Sarah Brady accuses Jonah Hill of emotional abuse
NEW YORK, NEW YORK – DECEMBER 05: Jonah Hill and Sarah Brady attend the “Don’t Look Up” World Premiere at Jazz at Lincoln Center on December 05, 2021 in New York City. (Photo by Kevin Mazur/Getty Images for Netflix)

Sarah Brady, Jonah Hill’s ex-girlfriend, has spoken out against the actor’s alleged emotional abuse during their relationship. Sharing a series of disturbing screenshots on her Instagram Stories on Friday, the surfer and law student seemingly exposed conversations with Hill in which he repeatedly requested she take certain photos of herself deemed “sexual” down from her social media. He also insisted that she stop being friends with men and “women who are in unstable places.”

In one of the first slides, Brady shared a screen recording of what appears to be a text conversation with the Don’t Look Up actor. “This is a warning to all girls. If your partner is talking to you like this, make an exit plan,” she captioned the post. The clip showed texts from Hill, allegedly sending screenshots of Brady’s Instagram photos that he requested she take down. Many of the photos showed Brady, who is a surfer and instructor, in—shockingly—a bikini.

Even after she complies, it appears not to be enough for Hill. “Good start…you don’t seem to get it,” he writes in successive texts. “But it’s not my place to teach you. I’ve made my boundaries clear. You refuse to let go of some of them, and you’ve made that clear. And I hope it makes you happy.” In the same conversation, she asks if he’d be more comfortable with a video of her surfing if the cover frame was different, to which he responds, “Yes, one that isn’t of your ass in a thong.” She corrects him by writing, “Not a thong.”

Sarah Brady text messages
Image credit: Instragram.com/sarahhbrady via Teen Vogue

After parting ways in early 2022, Brady admitted that she felt compelled to share her experiences after taking time to heal. “Sharing this publicly now because keeping it to myself was causing more damage to my mental health than sharing it could ever do,” she wrote. “I, too, struggle with mental health… It’s been a year of healing & growth with the help of loved ones and doctors to get back to living my life without guilt, shame, and self-judgment for things as small as surfing in a swimsuit rather than a more conservative wetsuit.”

In screenshots that depict dot-pointed lists, Hill, 39, details everything Brady needed to give up to be with him, including “boundaryless inappropriate friendships with men”, modelling, pictures of herself in bathing suits, “surfing with men”, and “friendships with women who are in unstable places” from her “wild recent past”.

Sarah Brady text messages
Image credit: Instragram.com/sarahhbrady via Page Six

She also shows how the actor used emotionally manipulative language to get his point across. “I have been vulnerable as possible, and I need you to step up to the plate. Which you can. I am sure of it,” Hill writes. “I respect your love of surfing, but I respect myself as well…This isn’t me. I have my own issues that I own.”

Hill also goes on to attack Brady’s modelling, saying it was the “last profession” he would want for his partner and berating its merits.

Sarah Brady text messages
Image credit: Instragram.com/sarahhbrady via Teen Vogue

In another slide, Brady credited an excerpt from a Teen Vogue article in which a reader was seeking advice about a partner who didn’t want her to wear a bikini to the beach. She wrote that it “did for me what couples therapy didn’t.”

Brady also said that Hill used his experience in therapy as a way to “control” her. The actor, who has been vocal about treating his mental health and directed the Netflix documentary Stutz about his psychiatrist Phil Stutz, clearly employed ‘therapy speak’ to cajole and shame his then partner into doing as he wished.

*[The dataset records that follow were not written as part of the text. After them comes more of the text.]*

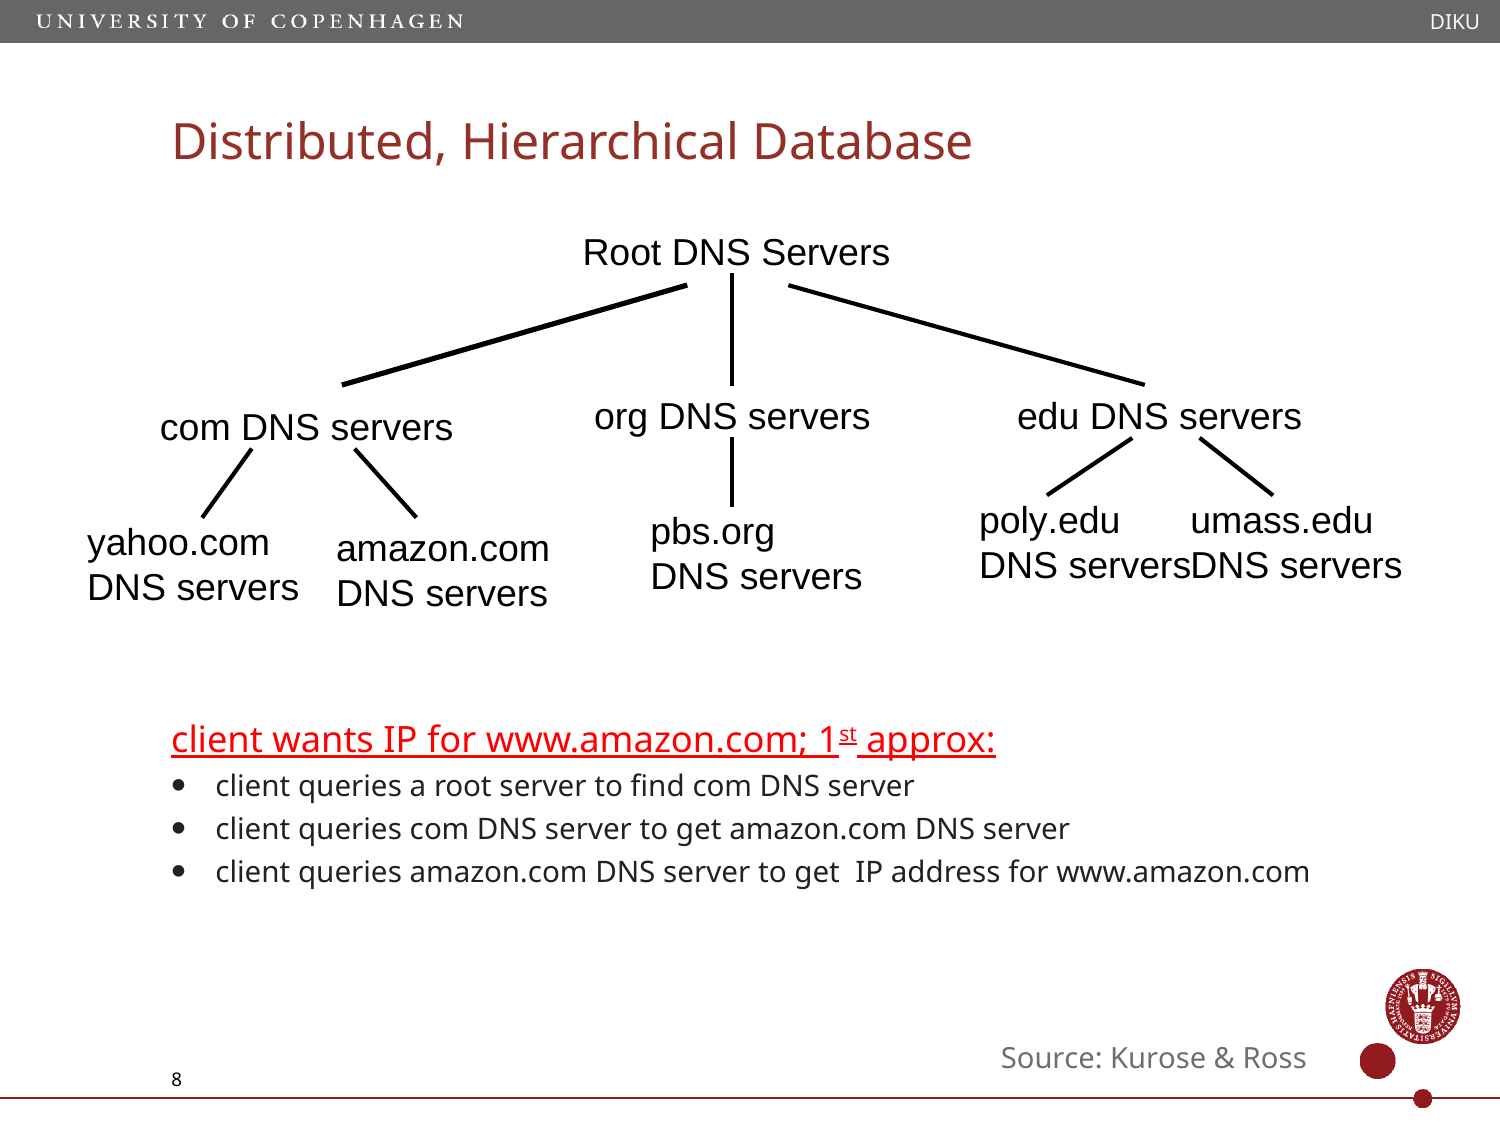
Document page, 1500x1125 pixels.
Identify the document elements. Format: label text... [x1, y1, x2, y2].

text_box Root DNS Servers [567, 219, 906, 281]
text_box yahoo.com DNS servers [72, 510, 315, 616]
picture [0, 910, 1500, 1122]
list client wants IP for www.amazon.com; 1st approx: client queries a root server to find com DNS server client queries com DNS server to get amazon.com DNS server client queries amazon.com DNS server to get IP address for www.amazon.com [171, 716, 1329, 900]
text_box edu DNS servers [1002, 384, 1317, 445]
text_box amazon.com DNS servers [321, 515, 566, 622]
text_box org DNS servers [579, 384, 886, 445]
text_box poly.edu DNS servers [964, 488, 1175, 594]
title Distributed, Hierarchical Database [171, 75, 1329, 171]
text_box <number> [171, 1067, 522, 1092]
text_box Source: Kurose & Ross [986, 1031, 1376, 1083]
text_box DIKU [469, 0, 1495, 43]
text_box com DNS servers [145, 395, 469, 456]
text_box umass.edu DNS servers [1175, 488, 1418, 594]
text_box pbs.org DNS servers [635, 499, 878, 605]
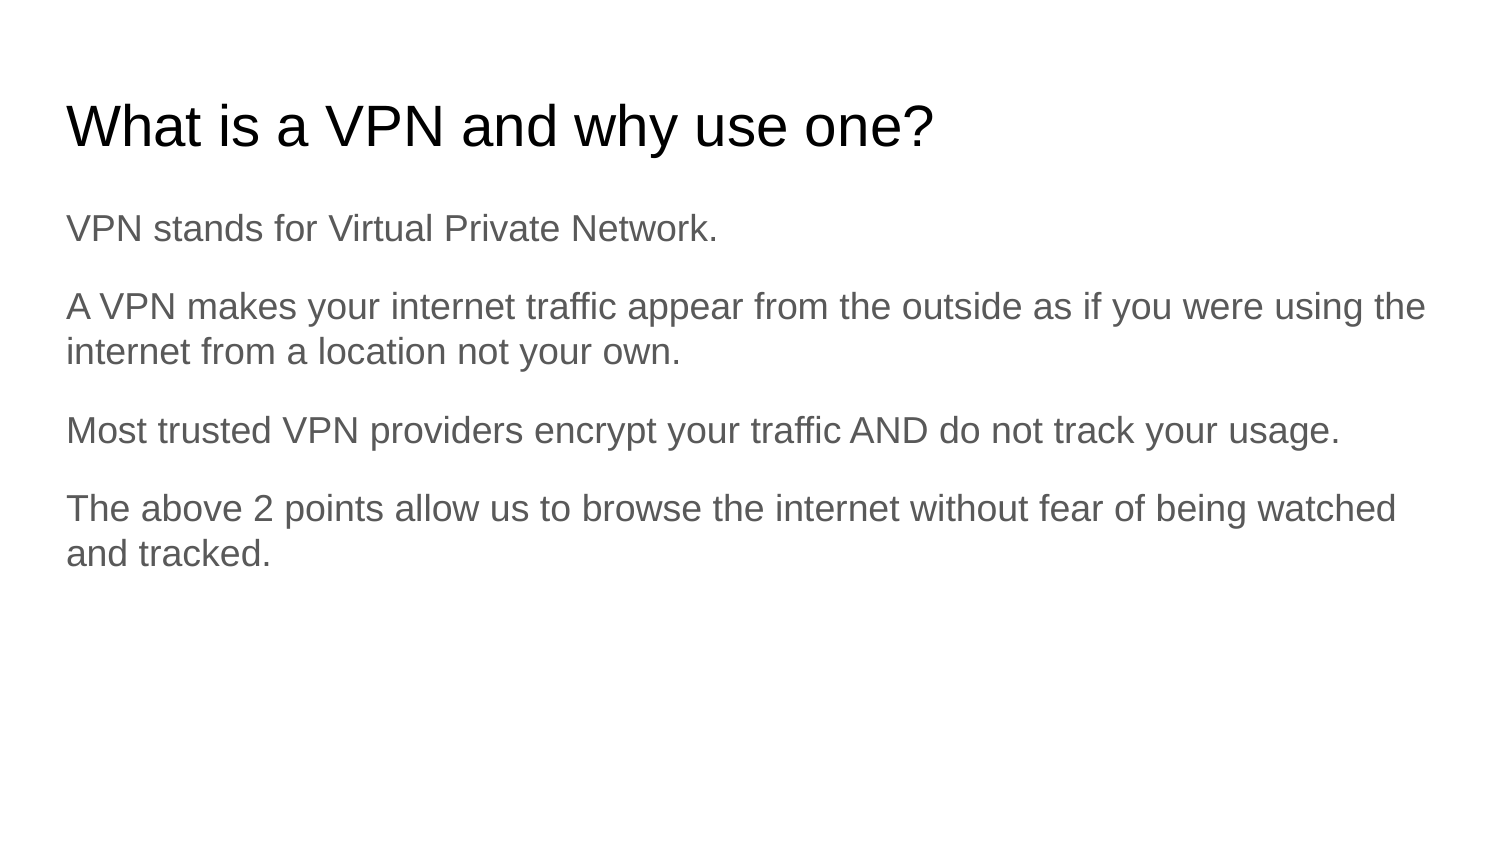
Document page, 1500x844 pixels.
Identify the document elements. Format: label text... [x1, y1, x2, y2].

list VPN stands for Virtual Private Network. A VPN makes your internet traffic appear from the outside as if you were using the internet from a location not your own. Most trusted VPN providers encrypt your traffic AND do not track your usage. The above 2 points allow us to browse the internet without fear of being watched and tracked. [51, 189, 1449, 750]
title What is a VPN and why use one? [51, 72, 1449, 167]
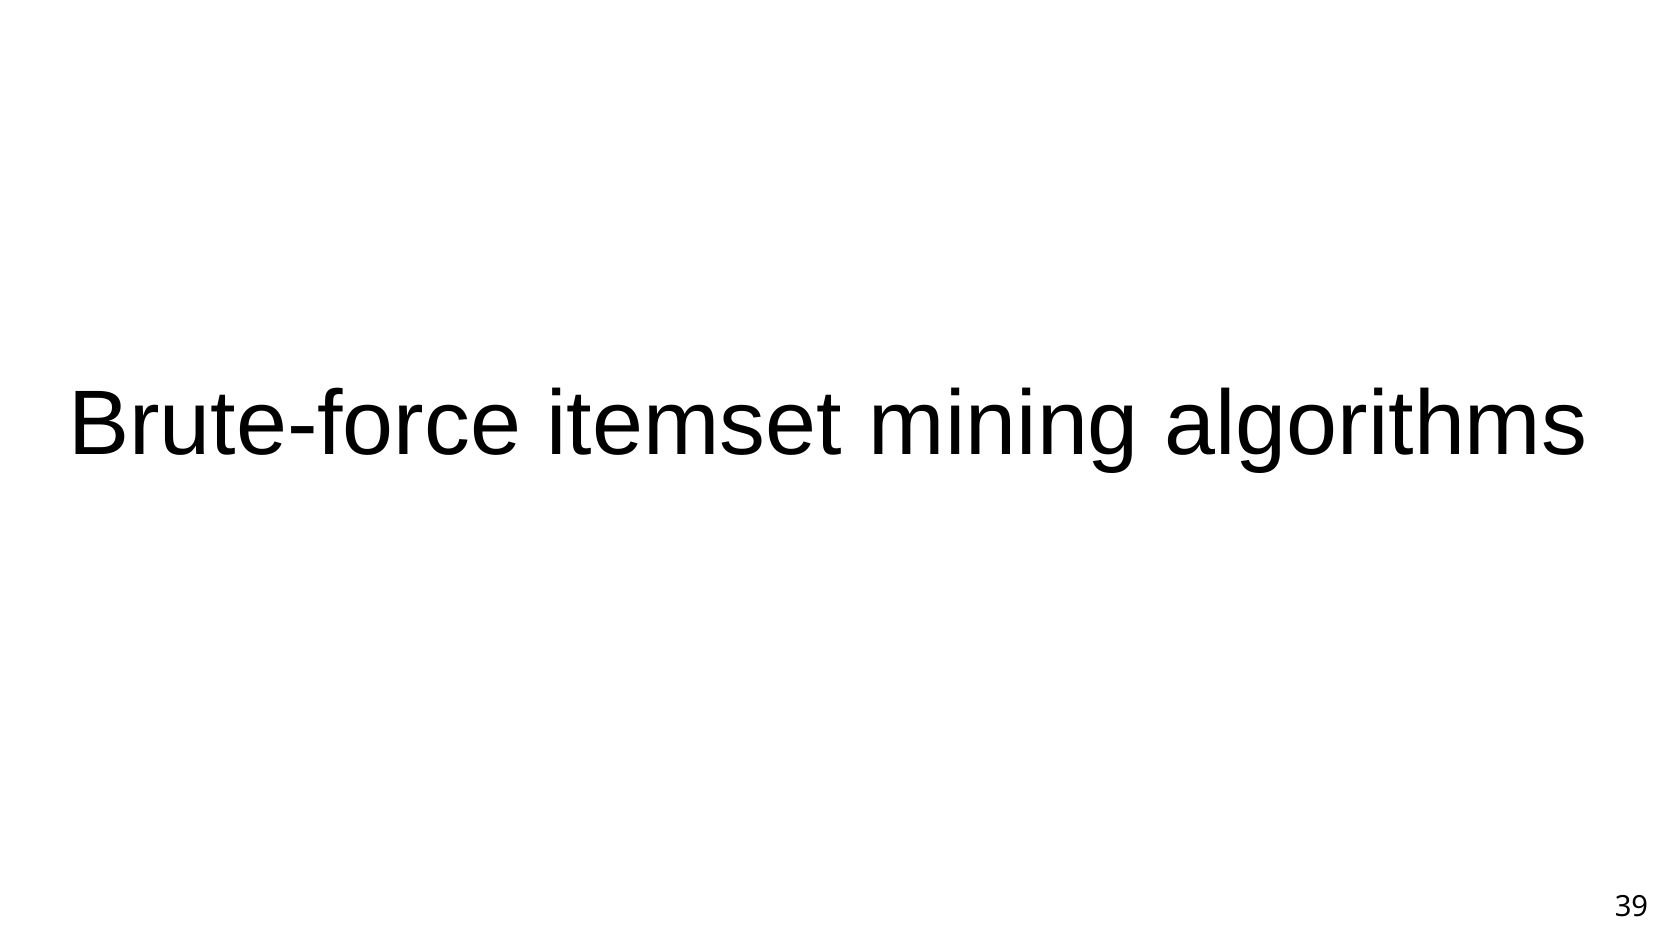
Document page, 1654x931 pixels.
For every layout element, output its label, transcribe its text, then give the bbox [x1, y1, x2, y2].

title Brute-force itemset mining algorithms [0, 320, 1654, 526]
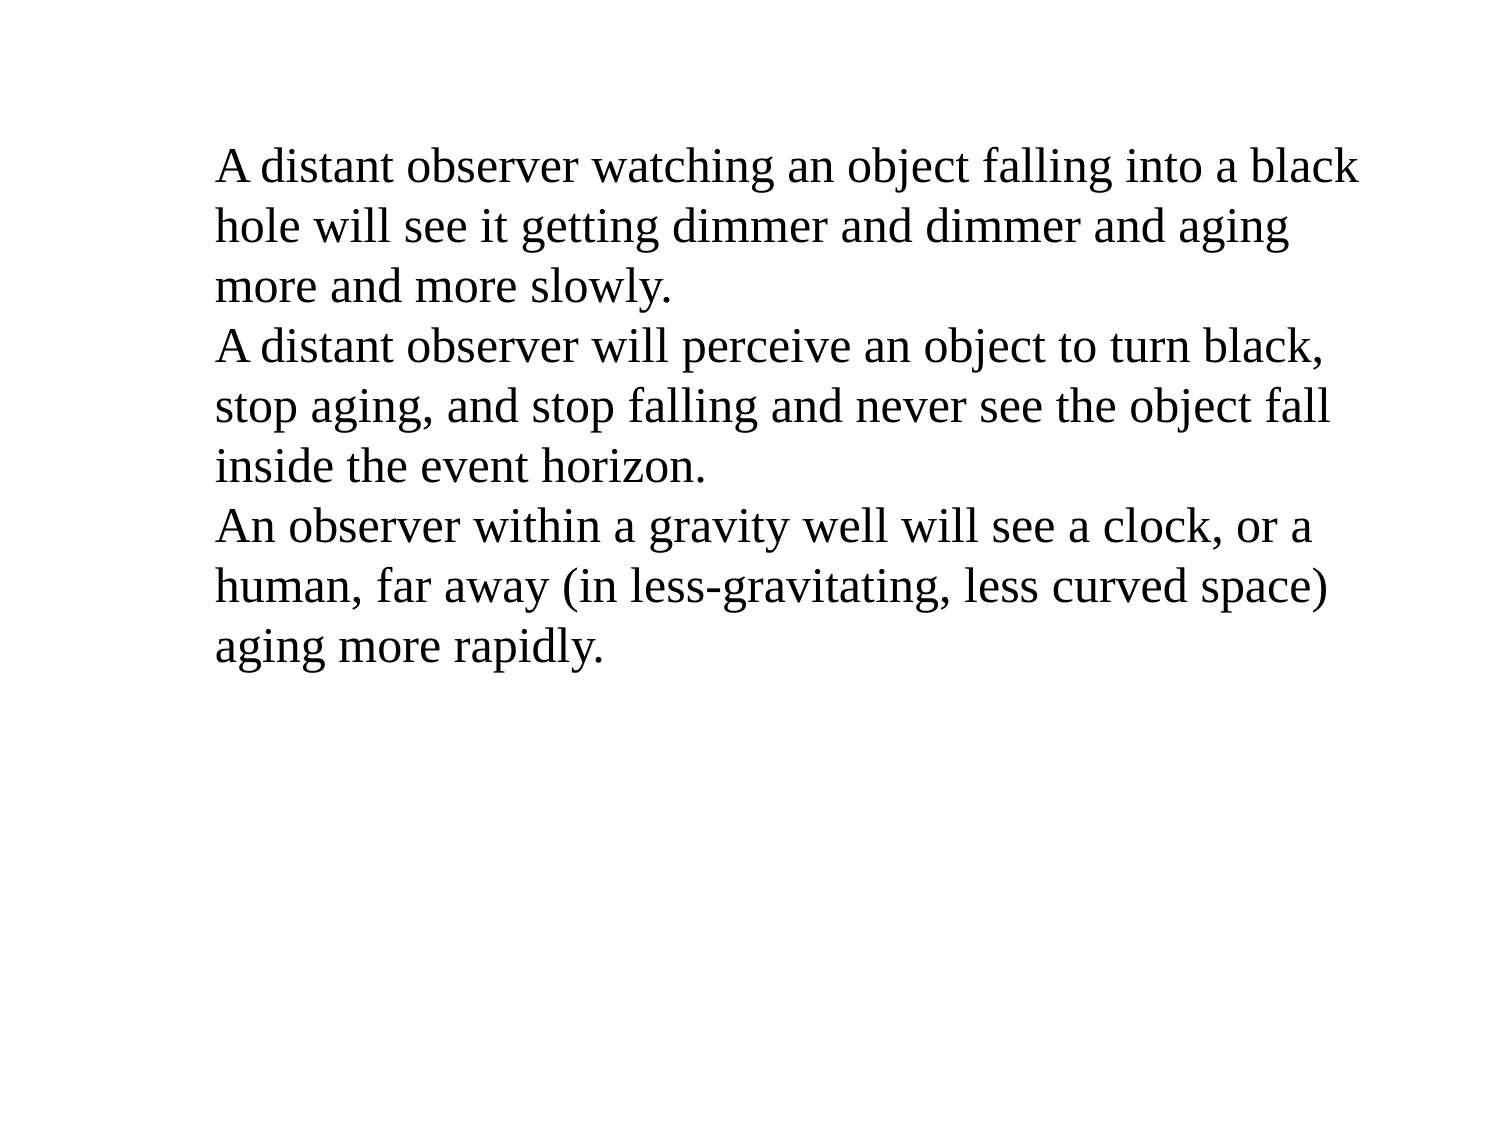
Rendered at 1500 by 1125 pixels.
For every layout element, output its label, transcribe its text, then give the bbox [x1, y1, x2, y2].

text_box A distant observer watching an object falling into a black hole will see it getting dimmer and dimmer and aging more and more slowly. A distant observer will perceive an object to turn black, stop aging, and stop falling and never see the object fall inside the event horizon. An observer within a gravity well will see a clock, or a human, far away (in less-gravitating, less curved space) aging more rapidly. [200, 125, 1388, 730]
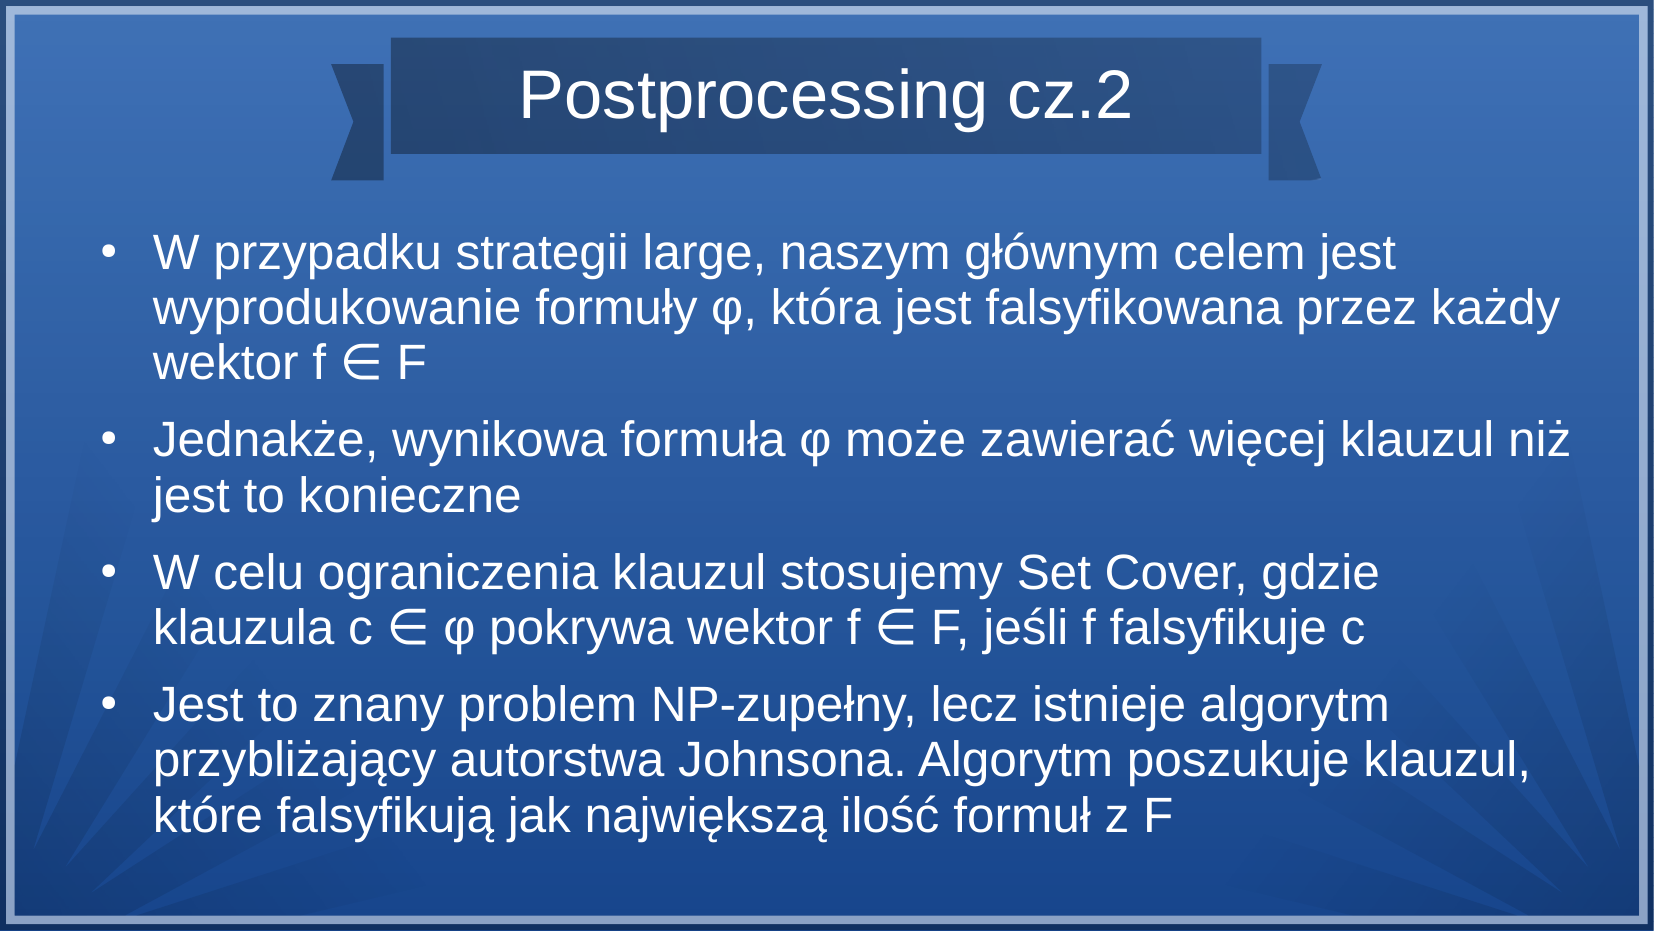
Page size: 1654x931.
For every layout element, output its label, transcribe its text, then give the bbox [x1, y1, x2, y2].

list W przypadku strategii large, naszym głównym celem jest wyprodukowanie formuły φ, która jest falsyfikowana przez każdy wektor f ∈ F Jednakże, wynikowa formuła φ może zawierać więcej klauzul niż jest to konieczne W celu ograniczenia klauzul stosujemy Set Cover, gdzie klauzula c ∈ φ pokrywa wektor f ∈ F, jeśli f falsyfikuje c Jest to znany problem NP-zupełny, lecz istnieje algorytm przybliżający autorstwa Johnsona. Algorytm poszukuje klauzul, które falsyfikują jak największą ilość formuł z F [82, 224, 1571, 848]
title Postprocessing cz.2 [389, 35, 1264, 154]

Brady acknowledges the documentary as “unethical” and even wrote, “Boycott Stutz.”

Sarah Brady text messages
Image credit: Instragram.com/sarahhbrady via Page Six

Despite her experiences, she laments that her ex-partner is not necessarily a bad person. “I think fame can put people in an echo chamber of viewpoints which can enable emotionally abusive behaviour,” she wrote. “Someone being an emotionally abusive partner doesn’t mean they’re a terrible person (often stems from their own trauma), and at the same time, it doesn’t mean it’s ok.”

Hill is yet to speak out on the allegations. He and his fiancée, Olivia Millar, welcomed their first child together in June this year.